Ranking second with all groups was Portland Cityscape, followed by the sky bridges. Least popular choice of any that drew positive responses was the Portland Streetcar.


Horst emphasized that this is raw data and remains to be analyzed and correlated in depth.


In summary, the report showed that the university’s commitment to diversity and community engagement, location in Portland and its urban setting distinguish it from other institutions.


A drawing among participants in the current survey produced two winners of iPod nanos. Vincent Fritzsche, a programming manager in extended studies, won the iPod for faculty, staff or alumni. Ken Ray won the student iPod prize. The office of institutional research and planning declined to identify Ray other than by name. The drawing was performed electronically by Rosanna Carpenter of the Office of Institutional Research and Planning.


Results of the survey were revealed at a noon meeting Thursday of the President’s Task Force for Integrated Marketing.


Horst will meet with various groups to discuss the preliminary results in sessions through Friday. Among them today are a faculty discussion from 2 to 5 p.m. and a student meeting from 6 to 8 p.m., both at the Native American Center.


Friday, she will work with students from11 a.m. to 1 p.m. and faculty at 1 p.m. to 4 p.m. also in the Native American Center.


The survey marked another step in President Daniel Bernstine’s program last spring when he formed the task force for integrated marketing. He charged it with engaging the campus community in an authentic process to translate the university’s mission, vision and values into a set of key messages and a visual identity program.

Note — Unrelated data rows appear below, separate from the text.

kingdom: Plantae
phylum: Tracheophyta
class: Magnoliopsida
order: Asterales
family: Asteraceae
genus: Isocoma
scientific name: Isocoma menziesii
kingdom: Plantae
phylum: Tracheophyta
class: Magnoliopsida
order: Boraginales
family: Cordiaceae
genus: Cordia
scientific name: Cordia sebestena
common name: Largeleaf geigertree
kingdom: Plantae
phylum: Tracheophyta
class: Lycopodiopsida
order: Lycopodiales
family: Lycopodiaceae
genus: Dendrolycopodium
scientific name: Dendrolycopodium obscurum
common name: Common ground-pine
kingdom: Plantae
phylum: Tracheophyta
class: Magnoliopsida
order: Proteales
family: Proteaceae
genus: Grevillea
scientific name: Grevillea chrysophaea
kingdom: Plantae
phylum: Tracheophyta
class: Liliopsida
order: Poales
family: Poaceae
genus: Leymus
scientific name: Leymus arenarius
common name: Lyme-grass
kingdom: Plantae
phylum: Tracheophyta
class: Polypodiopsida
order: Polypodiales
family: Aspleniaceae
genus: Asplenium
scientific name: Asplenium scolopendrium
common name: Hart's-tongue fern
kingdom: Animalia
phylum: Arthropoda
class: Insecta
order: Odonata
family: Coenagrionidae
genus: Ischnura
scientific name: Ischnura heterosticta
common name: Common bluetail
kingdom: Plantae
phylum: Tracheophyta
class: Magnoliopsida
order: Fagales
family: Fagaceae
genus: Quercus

Responsibility for translating the president’s dictum into action fell to Cassie McVeety, Vice President for University Relations. She became chair of the task force.


The first step in realizing Bernstine’s vision took form in April and May, when Lauer and Associates conducted focus groups with faculty, students and other campus groups. The meetings contributed to a detailed marketing audit of the university, followed by recommendations for developing a marketing program, known as the “message on a page” concept. The firm also emphasized the need for “branding” the university.


The firm in its final audit report recommended a central intelligence function with the authority to supervise all brand marketing and communications by the university.


McVeety later confirmed this will likely be the pattern, with marketing and communications separated but “all merging into one communication function.”